Open cesss opened this issue 4 years ago • 2 comments

I see that typetree.c hardcodes the size of standard types (char, short, int, float, etc...) to those of the typical x86_64 platforms... I feel this can be a cause for issues on some platforms if for some reason the host compiler has a different size for some of these types (which I guess can happen even if it's x86_64, because I don't think it's forbidden for a compiler to take, let's say, 4 bytes for short ints if it wishes to do so).

So, I believe lacc should have its own limits.h in the include/stdlib folder, because AFAIK the sizes of these types is compiler-specific rather than OS-specific.

Also, I suggest to list the sizes of these standard types at the toplevel readme.

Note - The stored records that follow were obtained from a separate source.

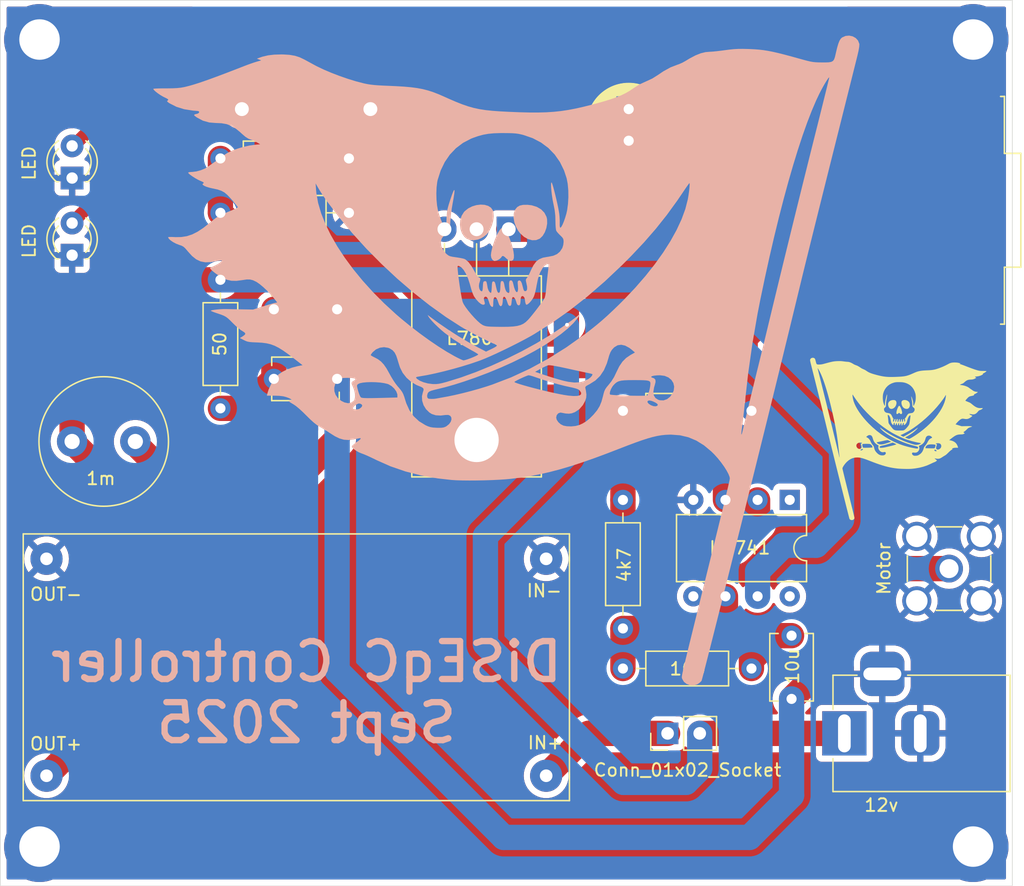
<source format=kicad_pcb>
(kicad_pcb
	(version 20240108)
	(generator "pcbnew")
	(generator_version "8.0")
	(general
		(thickness 1.6)
		(legacy_teardrops no)
	)
	(paper "A4")
	(layers
		(0 "F.Cu" signal)
		(31 "B.Cu" signal)
		(32 "B.Adhes" user "B.Adhesive")
		(33 "F.Adhes" user "F.Adhesive")
		(34 "B.Paste" user)
		(35 "F.Paste" user)
		(36 "B.SilkS" user "B.Silkscreen")
		(37 "F.SilkS" user "F.Silkscreen")
		(38 "B.Mask" user)
		(39 "F.Mask" user)
		(40 "Dwgs.User" user "User.Drawings")
		(41 "Cmts.User" user "User.Comments")
		(42 "Eco1.User" user "User.Eco1")
		(43 "Eco2.User" user "User.Eco2")
		(44 "Edge.Cuts" user)
		(45 "Margin" user)
		(46 "B.CrtYd" user "B.Courtyard")
		(47 "F.CrtYd" user "F.Courtyard")
		(48 "B.Fab" user)
		(49 "F.Fab" user)
		(50 "User.1" user)
		(51 "User.2" user)
		(52 "User.3" user)
		(53 "User.4" user)
		(54 "User.5" user)
		(55 "User.6" user)
		(56 "User.7" user)
		(57 "User.8" user)
		(58 "User.9" user)
	)
	(setup
		(pad_to_mask_clearance 0)
		(allow_soldermask_bridges_in_footprints no)
		(pcbplotparams
			(layerselection 0x00010fc_ffffffff)
			(plot_on_all_layers_selection 0x0000000_00000000)
			(disableapertmacros no)
			(usegerberextensions no)
			(usegerberattributes yes)
			(usegerberadvancedattributes yes)
			(creategerberjobfile yes)
			(dashed_line_dash_ratio 12.000000)
			(dashed_line_gap_ratio 3.000000)
			(svgprecision 4)
			(plotframeref no)
			(viasonmask no)
			(mode 1)
			(useauxorigin no)
			(hpglpennumber 1)
			(hpglpenspeed 20)
			(hpglpendiameter 15.000000)
			(pdf_front_fp_property_popups yes)
			(pdf_back_fp_property_popups yes)
			(dxfpolygonmode yes)
			(dxfimperialunits yes)
			(dxfusepcbnewfont yes)
			(psnegative no)
			(psa4output no)
			(plotreference yes)
			(plotvalue yes)
			(plotfptext yes)
			(plotinvisibletext no)
			(sketchpadsonfab no)
			(subtractmaskfromsilk no)
			(outputformat 1)
			(mirror no)
			(drillshape 1)
			(scaleselection 1)
			(outputdirectory "")
		)
	)
	(net 0 "")
	(net 1 "unconnected-(A1-G3-Pad13)")
	(net 2 "unconnected-(A1-G2-Pad14)")
	(net 3 "GND")
	(net 4 "unconnected-(A1-G4-SCK-Pad12)")
	(net 5 "unconnected-(A1-G6-MISO-Pad2)")
	(net 6 "unconnected-(A1-G5-MOSI-Pad1)")
	(net 7 "unconnected-(A1-G1-Pad15)")
	(net 8 "5v")
	(net 9 "Net-(A1-G8-LED)")
	(net 10 "unconnected-(A1-G21-TX-Pad8)")
	(net 11 "3.3v")
	(net 12 "unconnected-(A1-G10-Pad6)")
	(net 13 "unconnected-(A1-G20-RX-Pad7)")
	(net 14 "unconnected-(A1-G7-Pad3)")
	(net 15 "D0")
	(net 16 "Net-(J1-In)")
	(net 17 "12v")
	(net 18 "24v")
	(net 19 "Net-(U1-+)")
	(net 20 "Net-(U1--)")
	(net 21 "Net-(R4-Pad2)")
	(net 22 "Net-(C3-Pad2)")
	(net 23 "Net-(C4-Pad2)")
	(net 24 "unconnected-(U1-NULL-Pad1)")
	(net 25 "unconnected-(U1-NC-Pad8)")
	(net 26 "unconnected-(U1-NULL-Pad5)")
	(net 27 "Net-(A1-G9)")
	(net 28 "Net-(MOT_PWR1-Pin_1)")
	(net 29 "Net-(D1-A)")
	(footprint "MountingHole:MountingHole_3.2mm_M3_DIN965_Pad" (layer "F.Cu") (at 91.925 118.8))
	(footprint "Diode_THT:D_DO-41_SOD81_P10.16mm_Horizontal" (layer "F.Cu") (at 118.08 60.5 180))
	(footprint "Footprints:SMA_Conn" (layer "F.Cu") (at 163.825 96.825 -90))
	(footprint "Resistor_THT:R_Axial_DIN0207_L6.3mm_D2.5mm_P10.16mm_Horizontal" (layer "F.Cu") (at 148.205 84.35 180))
	(footprint "MountingHole:MountingHole_3.2mm_M3_DIN965_Pad" (layer "F.Cu") (at 91.925 55))
	(footprint "Resistor_THT:R_Axial_DIN0207_L6.3mm_D2.5mm_P10.16mm_Horizontal" (layer "F.Cu") (at 106.225 73.995 -90))
	(footprint "MountingHole:MountingHole_3.2mm_M3_DIN965_Pad" (layer "F.Cu") (at 165.725 55))
	(footprint "Resistor_THT:R_Axial_DIN0207_L6.3mm_D2.5mm_P10.16mm_Horizontal" (layer "F.Cu") (at 116.385 64.4 180))
	(footprint "Package_DIP:DIP-8_W7.62mm" (layer "F.Cu") (at 151.23 91.395 -90))
	(footprint "Capacitor_THT:C_Disc_D5.1mm_W3.2mm_P5.00mm" (layer "F.Cu") (at 115.45 76.325 180))
	(footprint "Resistor_THT:R_Axial_DIN0207_L6.3mm_D2.5mm_P10.16mm_Horizontal" (layer "F.Cu") (at 138.045 104.725))
	(footprint "Footprints:PW BarrelJack" (layer "F.Cu") (at 155.55 109.85 180))
	(footprint "Resistor_THT:R_Axial_DIN0207_L6.3mm_D2.5mm_P10.16mm_Horizontal" (layer "F.Cu") (at 116.385 68.7 180))
	(footprint "LED_THT:LED_D3.0mm" (layer "F.Cu") (at 94.5 65.95 90))
	(footprint "LED_THT:LED_D3.0mm" (layer "F.Cu") (at 94.5 72.05 90))
	(footprint "Footprints:StepUp" (layer "F.Cu") (at 133.816 94.083 180))
	(footprint "LOGO" (layer "F.Cu") (at 160 86.5))
	(footprint "Capacitor_THT:C_Disc_D5.1mm_W3.2mm_P5.00mm" (layer "F.Cu") (at 115.45 81.825 180))
	(footprint "Inductor_THT:L_Radial_D10.0mm_P5.00mm_Neosid_SD12k_style3" (layer "F.Cu") (at 94.5 86.775))
	(footprint "Resistor_THT:R_Axial_DIN0207_L6.3mm_D2.5mm_P10.16mm_Horizontal" (layer "F.Cu") (at 138.045 91.395 -90))
	(footprint "Capacitor_THT:CP_Radial_D6.3mm_P2.50mm" (layer "F.Cu") (at 138.5 63 90))
	(footprint "Capacitor_THT:C_Disc_D5.1mm_W3.2mm_P5.00mm" (layer "F.Cu") (at 151.375 107.125 90))
	(footprint "Package_TO_SOT_THT:TO-220-3_Horizontal_TabDown" (layer "F.Cu") (at 129.015 69.995 180))
	(footprint "Footprints:ESP32SuperMini_smd" (layer "F.Cu") (at 156.85 68.5 -90))
	(footprint "MountingHole:MountingHole_3.2mm_M3_DIN965_Pad" (layer "F.Cu") (at 165.725 118.8))
	(footprint "Connector_PinHeader_2.54mm:PinHeader_1x02_P2.54mm_Vertical" (layer "F.Cu") (at 141.575 109.85 90))
	(footprint "LOGO"
		(layer "B.Cu")
		(uuid "98db174d-1705-45b5-8120-c6978ffdfd67")
		(at 128.07429 80.075 180)
		(property "Reference" "G***"
			(at 0 0 0)
			(layer "B.SilkS")
			(hide yes)
			(uuid "ab6e8442-3370-42e9-bdb5-e0d92a1403cf")
			(effects
				(font
					(size 1.5 1.5)
					(thickness 0.3)
				)
				(justify mirror)
			)
		)
		(property "Value" "LOGO"
			(at 0.75 0 0)
			(layer "B.SilkS")
			(hide yes)
			(uuid "9ebbdde1-961d-4f3b-a967-9ce1fa504b2d")
			(effects
				(font
					(size 1.5 1.5)
					(thickness 0.3)
				)
				(justify mirror)
			)
		)
		(property "Footprint" ""
			(at 0 0 0)
			(layer "B.Fab")
		
... [256008 chars truncated]
</source>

cesss avatar Jan 17 '21 14:01 cesss

By the way, if I'd like to change the sizes of the standard types (obviously for using lacc in AST mode only, because generating assembly would require writing a new backend), is typetree.c the only place where I need to set the type sizes, or should I modify other files too?

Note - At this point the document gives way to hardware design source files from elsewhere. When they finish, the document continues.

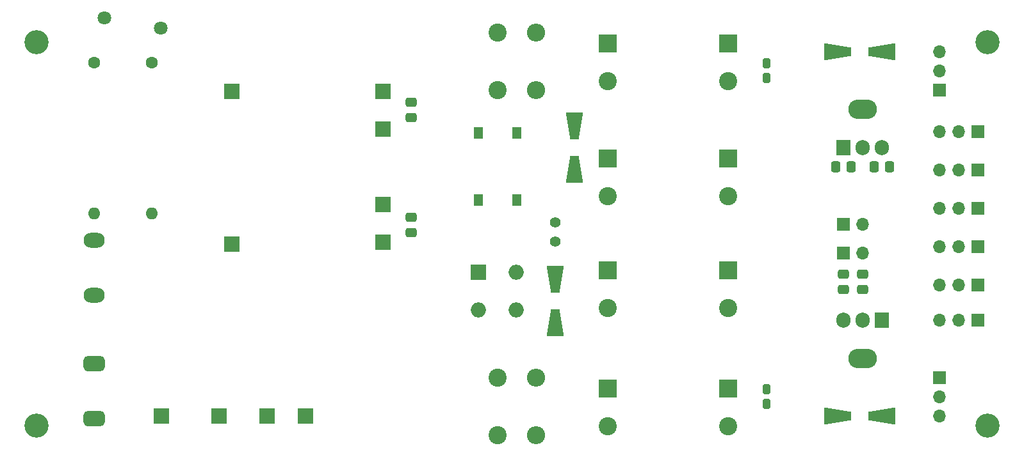
<source format=gbr>
%TF.GenerationSoftware,KiCad,Pcbnew,(6.0.10)*%
%TF.CreationDate,2023-04-08T13:34:01+03:00*%
%TF.ProjectId,DelSol_PSU,44656c53-6f6c-45f5-9053-552e6b696361,rev?*%
%TF.SameCoordinates,Original*%
%TF.FileFunction,Soldermask,Bot*%
%TF.FilePolarity,Negative*%
%FSLAX46Y46*%
G04 Gerber Fmt 4.6, Leading zero omitted, Abs format (unit mm)*
G04 Created by KiCad (PCBNEW (6.0.10)) date 2023-04-08 13:34:01*
%MOMM*%
%LPD*%
G01*
G04 APERTURE LIST*
G04 Aperture macros list*
%AMRoundRect*
0 Rectangle with rounded corners*
0 $1 Rounding radius*
0 $2 $3 $4 $5 $6 $7 $8 $9 X,Y pos of 4 corners*
0 Add a 4 corners polygon primitive as box body*
4,1,4,$2,$3,$4,$5,$6,$7,$8,$9,$2,$3,0*
0 Add four circle primitives for the rounded corners*
1,1,$1+$1,$2,$3*
1,1,$1+$1,$4,$5*
1,1,$1+$1,$6,$7*
1,1,$1+$1,$8,$9*
0 Add four rect primitives between the rounded corners*
20,1,$1+$1,$2,$3,$4,$5,0*
20,1,$1+$1,$4,$5,$6,$7,0*
20,1,$1+$1,$6,$7,$8,$9,0*
20,1,$1+$1,$8,$9,$2,$3,0*%
%AMOutline4P*
0 Free polygon, 4 corners , with rotation*
0 The origin of the aperture is its center*
0 number of corners: always 4*
0 $1 to $8 corner X, Y*
0 $9 Rotation angle, in degrees counterclockwise*
0 create outline with 4 corners*
4,1,4,$1,$2,$3,$4,$5,$6,$7,$8,$1,$2,$9*%
G04 Aperture macros list end*
%ADD10R,1.700000X1.700000*%
%ADD11O,1.700000X1.700000*%
%ADD12R,2.000000X2.000000*%
%ADD13C,3.200000*%
%ADD14R,2.400000X2.400000*%
%ADD15C,2.400000*%
%ADD16O,2.000000X2.000000*%
%ADD17C,1.800000*%
%ADD18O,2.400000X2.400000*%
%ADD19C,1.600000*%
%ADD20O,1.600000X1.600000*%
%ADD21O,3.780000X2.600000*%
%ADD22C,1.400000*%
%ADD23RoundRect,0.500000X0.900000X-0.500000X0.900000X0.500000X-0.900000X0.500000X-0.900000X-0.500000X0*%
%ADD24O,2.800000X2.000000*%
%ADD25R,1.905000X2.000000*%
%ADD26O,1.905000X2.000000*%
%ADD27Outline4P,-1.800000X-1.150000X1.800000X-0.550000X1.800000X0.550000X-1.800000X1.150000X270.000000*%
%ADD28Outline4P,-1.800000X-1.150000X1.800000X-0.550000X1.800000X0.550000X-1.800000X1.150000X90.000000*%
%ADD29RoundRect,0.250000X-0.275000X0.400000X-0.275000X-0.400000X0.275000X-0.400000X0.275000X0.400000X0*%
%ADD30Outline4P,-1.800000X-1.150000X1.800000X-0.550000X1.800000X0.550000X-1.800000X1.150000X0.000000*%
%ADD31Outline4P,-1.800000X-1.150000X1.800000X-0.550000X1.800000X0.550000X-1.800000X1.150000X180.000000*%
%ADD32RoundRect,0.250000X0.475000X-0.337500X0.475000X0.337500X-0.475000X0.337500X-0.475000X-0.337500X0*%
%ADD33RoundRect,0.250000X-0.475000X0.337500X-0.475000X-0.337500X0.475000X-0.337500X0.475000X0.337500X0*%
%ADD34RoundRect,0.250000X0.337500X0.475000X-0.337500X0.475000X-0.337500X-0.475000X0.337500X-0.475000X0*%
%ADD35R,1.300000X1.500000*%
%ADD36RoundRect,0.250000X-0.337500X-0.475000X0.337500X-0.475000X0.337500X0.475000X-0.337500X0.475000X0*%
G04 APERTURE END LIST*
D10*
X147305000Y-53770000D03*
D11*
X144765000Y-53770000D03*
X142225000Y-53770000D03*
D12*
X53340000Y-86360000D03*
D10*
X147305000Y-58850000D03*
D11*
X144765000Y-58850000D03*
X142225000Y-58850000D03*
D13*
X22860000Y-87630000D03*
D12*
X58420000Y-86360000D03*
D14*
X98425000Y-82745000D03*
D15*
X98425000Y-87745000D03*
D14*
X114300000Y-52265000D03*
D15*
X114300000Y-57265000D03*
D13*
X148590000Y-87630000D03*
D14*
X114300000Y-82745000D03*
D15*
X114300000Y-87745000D03*
D12*
X48660000Y-43360000D03*
X81280000Y-67280000D03*
D16*
X81280000Y-72280000D03*
X86280000Y-72280000D03*
X86280000Y-67280000D03*
D12*
X68660000Y-48360000D03*
X68660000Y-43360000D03*
D17*
X31810000Y-33590000D03*
X39310000Y-34990000D03*
D15*
X83820000Y-88900000D03*
D18*
X88900000Y-88900000D03*
D10*
X129540000Y-60960000D03*
D11*
X132080000Y-60960000D03*
D10*
X142240000Y-43180000D03*
D11*
X142240000Y-40640000D03*
X142240000Y-38100000D03*
D12*
X46990000Y-86360000D03*
D19*
X38100000Y-39530000D03*
D20*
X38100000Y-59530000D03*
D10*
X147305000Y-69010000D03*
D11*
X144765000Y-69010000D03*
X142225000Y-69010000D03*
D10*
X142240000Y-81280000D03*
D11*
X142240000Y-83820000D03*
X142240000Y-86360000D03*
D15*
X83820000Y-81280000D03*
D18*
X88900000Y-81280000D03*
D19*
X30480000Y-39530000D03*
D20*
X30480000Y-59530000D03*
D15*
X83780000Y-43180000D03*
D18*
X88860000Y-43180000D03*
D15*
X83820000Y-35560000D03*
D18*
X88900000Y-35560000D03*
D13*
X22860000Y-36830000D03*
D10*
X147305000Y-48690000D03*
D11*
X144765000Y-48690000D03*
X142225000Y-48690000D03*
D21*
X132080000Y-78740000D03*
D10*
X129540000Y-64770000D03*
D11*
X132080000Y-64770000D03*
D12*
X39370000Y-86360000D03*
D22*
X91440000Y-63266000D03*
X91440000Y-60726000D03*
D12*
X68660000Y-58360000D03*
D13*
X148590000Y-36830000D03*
D10*
X147305000Y-63930000D03*
D11*
X144765000Y-63930000D03*
X142225000Y-63930000D03*
D14*
X114300000Y-67094785D03*
D15*
X114300000Y-72094785D03*
D23*
X30480000Y-79470000D03*
X30480000Y-86740000D03*
D24*
X30480000Y-63120000D03*
X30480000Y-70390000D03*
D14*
X114300000Y-37025000D03*
D15*
X114300000Y-42025000D03*
D25*
X134620000Y-73660000D03*
D26*
X132080000Y-73660000D03*
X129540000Y-73660000D03*
D21*
X132080000Y-45720000D03*
D25*
X129540000Y-50800000D03*
D26*
X132080000Y-50800000D03*
X134620000Y-50800000D03*
D10*
X147320000Y-73660000D03*
D11*
X144780000Y-73660000D03*
X142240000Y-73660000D03*
D12*
X68660000Y-63360000D03*
D14*
X98425000Y-37025000D03*
D15*
X98425000Y-42025000D03*
D14*
X98425000Y-52265000D03*
D15*
X98425000Y-57265000D03*
D14*
X98425000Y-67094785D03*
D15*
X98425000Y-72094785D03*
D12*
X48660000Y-63600000D03*
D27*
X91440000Y-68220000D03*
D28*
X91440000Y-74020000D03*
D29*
X119380000Y-82845000D03*
X119380000Y-84795000D03*
D30*
X128820000Y-38100000D03*
D31*
X134620000Y-38100000D03*
D32*
X72390000Y-62097500D03*
X72390000Y-60022500D03*
D29*
X119380000Y-39665000D03*
X119380000Y-41615000D03*
D33*
X129540000Y-67542500D03*
X129540000Y-69617500D03*
D32*
X72390000Y-46857500D03*
X72390000Y-44782500D03*
D33*
X132080000Y-67542500D03*
X132080000Y-69617500D03*
D30*
X128820000Y-86360000D03*
D31*
X134620000Y-86360000D03*
D34*
X135657500Y-53340000D03*
X133582500Y-53340000D03*
D35*
X81270000Y-48890000D03*
X86370000Y-48890000D03*
X86370000Y-57790000D03*
X81270000Y-57790000D03*
D27*
X93980000Y-47900000D03*
D28*
X93980000Y-53700000D03*
D36*
X128502500Y-53340000D03*
X130577500Y-53340000D03*
M02*

</source>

cesss avatar Jan 17 '21 14:01 cesss

Regarding different type sizes, I think the correct way to look at this is to do a mapping closer to the front-end. If for example we want to have sizeof(long) = 4 instead of 8, then "long" should not map to T_LONG in lacc, but rather T_INT. I have thought about this, and for platform compatibility (for ex with windows) it is definitely something I want to look at at some point.